_TASK PROMPT_. Some of the lines below need repeating. Reproduce exactly those between the lines holding "high-resolution histopathology image" and "micrograph of urothelial", inclusive.

_INFORMATION PROVIDED_.
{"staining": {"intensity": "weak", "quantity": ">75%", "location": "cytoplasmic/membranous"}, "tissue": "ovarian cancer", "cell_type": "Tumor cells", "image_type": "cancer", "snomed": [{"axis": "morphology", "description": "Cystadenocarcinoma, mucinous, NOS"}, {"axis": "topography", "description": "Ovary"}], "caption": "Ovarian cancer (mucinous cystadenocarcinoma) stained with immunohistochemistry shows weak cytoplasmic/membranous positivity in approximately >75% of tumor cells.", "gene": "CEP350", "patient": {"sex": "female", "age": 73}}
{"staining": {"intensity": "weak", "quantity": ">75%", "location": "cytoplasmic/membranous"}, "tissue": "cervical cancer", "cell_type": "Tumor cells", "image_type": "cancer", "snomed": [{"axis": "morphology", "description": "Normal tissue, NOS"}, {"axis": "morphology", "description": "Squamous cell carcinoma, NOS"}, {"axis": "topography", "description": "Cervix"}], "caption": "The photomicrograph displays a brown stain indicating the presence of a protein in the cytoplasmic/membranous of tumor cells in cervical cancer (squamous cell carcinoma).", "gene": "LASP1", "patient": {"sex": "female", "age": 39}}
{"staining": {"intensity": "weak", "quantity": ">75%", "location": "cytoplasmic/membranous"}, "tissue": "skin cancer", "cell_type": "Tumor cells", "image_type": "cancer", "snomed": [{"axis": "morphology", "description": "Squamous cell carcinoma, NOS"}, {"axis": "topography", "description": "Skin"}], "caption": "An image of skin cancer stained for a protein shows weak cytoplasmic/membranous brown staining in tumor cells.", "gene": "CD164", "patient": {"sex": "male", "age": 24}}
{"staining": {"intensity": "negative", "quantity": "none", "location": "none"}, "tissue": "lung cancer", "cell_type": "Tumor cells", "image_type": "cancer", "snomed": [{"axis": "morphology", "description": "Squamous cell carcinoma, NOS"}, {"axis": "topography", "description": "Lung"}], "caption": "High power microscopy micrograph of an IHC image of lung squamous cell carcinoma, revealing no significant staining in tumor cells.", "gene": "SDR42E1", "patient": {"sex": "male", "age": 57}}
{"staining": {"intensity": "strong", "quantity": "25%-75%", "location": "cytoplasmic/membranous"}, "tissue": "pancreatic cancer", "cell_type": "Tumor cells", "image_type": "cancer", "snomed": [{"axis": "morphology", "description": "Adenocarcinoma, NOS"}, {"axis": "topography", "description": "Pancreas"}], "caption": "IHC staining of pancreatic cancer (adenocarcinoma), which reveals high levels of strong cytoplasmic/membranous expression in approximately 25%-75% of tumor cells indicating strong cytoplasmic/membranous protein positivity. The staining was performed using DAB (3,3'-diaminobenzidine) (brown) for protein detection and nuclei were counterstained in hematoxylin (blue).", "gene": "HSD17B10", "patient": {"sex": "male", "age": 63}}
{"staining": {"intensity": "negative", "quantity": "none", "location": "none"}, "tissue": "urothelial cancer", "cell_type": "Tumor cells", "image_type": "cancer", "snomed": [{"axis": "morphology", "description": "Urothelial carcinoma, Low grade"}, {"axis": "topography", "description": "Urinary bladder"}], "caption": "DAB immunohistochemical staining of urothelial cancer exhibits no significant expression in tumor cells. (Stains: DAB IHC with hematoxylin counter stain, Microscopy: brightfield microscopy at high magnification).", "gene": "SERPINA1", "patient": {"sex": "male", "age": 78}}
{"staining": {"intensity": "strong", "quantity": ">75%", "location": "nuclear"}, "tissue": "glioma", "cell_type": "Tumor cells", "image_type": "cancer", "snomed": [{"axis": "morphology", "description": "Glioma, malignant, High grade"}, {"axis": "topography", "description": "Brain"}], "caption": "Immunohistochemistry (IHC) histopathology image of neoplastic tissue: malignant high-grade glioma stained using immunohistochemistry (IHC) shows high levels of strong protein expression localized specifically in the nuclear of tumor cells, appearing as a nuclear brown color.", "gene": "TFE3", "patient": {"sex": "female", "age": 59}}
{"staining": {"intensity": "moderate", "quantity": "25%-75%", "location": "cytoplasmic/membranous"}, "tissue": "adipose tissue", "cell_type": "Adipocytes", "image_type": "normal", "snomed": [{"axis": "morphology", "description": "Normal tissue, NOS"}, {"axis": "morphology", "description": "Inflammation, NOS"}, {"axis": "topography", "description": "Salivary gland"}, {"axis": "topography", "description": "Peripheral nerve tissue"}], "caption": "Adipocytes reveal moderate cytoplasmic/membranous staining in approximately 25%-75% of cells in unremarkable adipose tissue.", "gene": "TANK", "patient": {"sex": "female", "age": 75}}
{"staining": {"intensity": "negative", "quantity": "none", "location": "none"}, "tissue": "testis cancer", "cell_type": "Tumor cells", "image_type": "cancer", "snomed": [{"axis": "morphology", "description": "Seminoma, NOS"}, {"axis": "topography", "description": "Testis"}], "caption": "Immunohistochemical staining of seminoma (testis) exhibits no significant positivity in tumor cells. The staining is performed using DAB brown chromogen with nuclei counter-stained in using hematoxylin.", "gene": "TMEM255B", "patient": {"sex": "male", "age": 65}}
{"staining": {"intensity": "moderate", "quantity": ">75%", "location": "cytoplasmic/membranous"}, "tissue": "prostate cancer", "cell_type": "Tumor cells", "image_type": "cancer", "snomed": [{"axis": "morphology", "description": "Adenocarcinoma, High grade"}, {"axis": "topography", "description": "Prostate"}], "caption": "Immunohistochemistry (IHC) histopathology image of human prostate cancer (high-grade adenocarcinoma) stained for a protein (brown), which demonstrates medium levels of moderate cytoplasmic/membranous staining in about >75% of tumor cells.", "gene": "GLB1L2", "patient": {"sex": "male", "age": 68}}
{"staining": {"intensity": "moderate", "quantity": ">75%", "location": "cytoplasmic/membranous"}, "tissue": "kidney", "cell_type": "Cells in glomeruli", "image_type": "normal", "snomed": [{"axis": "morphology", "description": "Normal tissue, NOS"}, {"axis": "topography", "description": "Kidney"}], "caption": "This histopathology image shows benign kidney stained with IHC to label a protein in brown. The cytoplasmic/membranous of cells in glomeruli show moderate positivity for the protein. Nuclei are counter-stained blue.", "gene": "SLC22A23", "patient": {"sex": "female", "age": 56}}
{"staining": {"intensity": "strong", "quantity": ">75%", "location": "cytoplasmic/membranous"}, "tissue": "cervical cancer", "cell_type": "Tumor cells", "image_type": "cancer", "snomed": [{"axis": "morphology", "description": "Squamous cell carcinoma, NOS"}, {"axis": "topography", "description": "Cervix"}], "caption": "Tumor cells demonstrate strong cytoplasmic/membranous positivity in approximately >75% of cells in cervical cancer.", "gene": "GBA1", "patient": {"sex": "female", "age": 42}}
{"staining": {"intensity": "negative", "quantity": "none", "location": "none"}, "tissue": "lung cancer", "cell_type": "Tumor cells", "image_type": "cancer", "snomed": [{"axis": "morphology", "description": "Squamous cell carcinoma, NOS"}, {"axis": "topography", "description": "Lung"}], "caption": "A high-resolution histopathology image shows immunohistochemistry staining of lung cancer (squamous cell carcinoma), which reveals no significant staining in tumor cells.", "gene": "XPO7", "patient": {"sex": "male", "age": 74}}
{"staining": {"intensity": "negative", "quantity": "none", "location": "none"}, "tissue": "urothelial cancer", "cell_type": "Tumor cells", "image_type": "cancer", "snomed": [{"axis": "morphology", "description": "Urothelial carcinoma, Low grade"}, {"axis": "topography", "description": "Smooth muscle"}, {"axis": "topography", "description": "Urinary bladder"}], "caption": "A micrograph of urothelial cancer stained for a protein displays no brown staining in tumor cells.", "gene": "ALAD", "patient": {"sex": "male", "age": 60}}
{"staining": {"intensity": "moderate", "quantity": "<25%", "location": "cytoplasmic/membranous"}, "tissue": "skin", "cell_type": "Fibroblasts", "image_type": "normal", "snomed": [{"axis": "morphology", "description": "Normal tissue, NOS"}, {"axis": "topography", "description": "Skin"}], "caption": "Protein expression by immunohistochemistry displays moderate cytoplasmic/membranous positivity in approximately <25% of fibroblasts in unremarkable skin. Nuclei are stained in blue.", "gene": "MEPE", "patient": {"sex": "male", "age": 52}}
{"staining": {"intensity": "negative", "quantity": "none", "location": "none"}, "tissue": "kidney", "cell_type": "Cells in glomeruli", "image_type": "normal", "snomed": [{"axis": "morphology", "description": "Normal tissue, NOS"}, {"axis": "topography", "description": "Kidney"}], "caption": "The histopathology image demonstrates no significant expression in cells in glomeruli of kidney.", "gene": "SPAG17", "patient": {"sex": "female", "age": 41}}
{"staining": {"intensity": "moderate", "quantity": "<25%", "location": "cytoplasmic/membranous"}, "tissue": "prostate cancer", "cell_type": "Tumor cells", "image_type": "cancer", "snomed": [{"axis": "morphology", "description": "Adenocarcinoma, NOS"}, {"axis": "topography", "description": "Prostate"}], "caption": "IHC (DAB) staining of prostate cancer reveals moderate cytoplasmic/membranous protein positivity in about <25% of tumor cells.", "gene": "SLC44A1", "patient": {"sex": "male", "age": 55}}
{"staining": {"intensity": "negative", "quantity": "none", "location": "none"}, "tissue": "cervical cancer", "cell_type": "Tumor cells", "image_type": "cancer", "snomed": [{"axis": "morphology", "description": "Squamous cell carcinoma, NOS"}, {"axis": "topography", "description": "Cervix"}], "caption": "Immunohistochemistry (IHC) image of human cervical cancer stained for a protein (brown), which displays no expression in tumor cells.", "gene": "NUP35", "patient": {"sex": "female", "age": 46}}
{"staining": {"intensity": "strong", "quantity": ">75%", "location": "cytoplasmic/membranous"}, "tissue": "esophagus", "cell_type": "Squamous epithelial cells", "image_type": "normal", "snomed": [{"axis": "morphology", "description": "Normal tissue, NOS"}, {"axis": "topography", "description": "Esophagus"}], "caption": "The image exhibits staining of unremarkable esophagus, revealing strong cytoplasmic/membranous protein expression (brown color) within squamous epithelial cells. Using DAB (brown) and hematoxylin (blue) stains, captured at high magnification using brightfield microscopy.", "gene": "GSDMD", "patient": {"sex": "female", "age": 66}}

_RESULT FOR THIS TASK_.
{"staining": {"intensity": "negative", "quantity": "none", "location": "none"}, "tissue": "lung cancer", "cell_type": "Tumor cells", "image_type": "cancer", "snomed": [{"axis": "morphology", "description": "Squamous cell carcinoma, NOS"}, {"axis": "topography", "description": "Lung"}], "caption": "A high-resolution histopathology image shows immunohistochemistry staining of lung cancer (squamous cell carcinoma), which reveals no significant staining in tumor cells.", "gene": "XPO7", "patient": {"sex": "male", "age": 74}}
{"staining": {"intensity": "negative", "quantity": "none", "location": "none"}, "tissue": "urothelial cancer", "cell_type": "Tumor cells", "image_type": "cancer", "snomed": [{"axis": "morphology", "description": "Urothelial carcinoma, Low grade"}, {"axis": "topography", "description": "Smooth muscle"}, {"axis": "topography", "description": "Urinary bladder"}], "caption": "A micrograph of urothelial cancer stained for a protein displays no brown staining in tumor cells.", "gene": "ALAD", "patient": {"sex": "male", "age": 60}}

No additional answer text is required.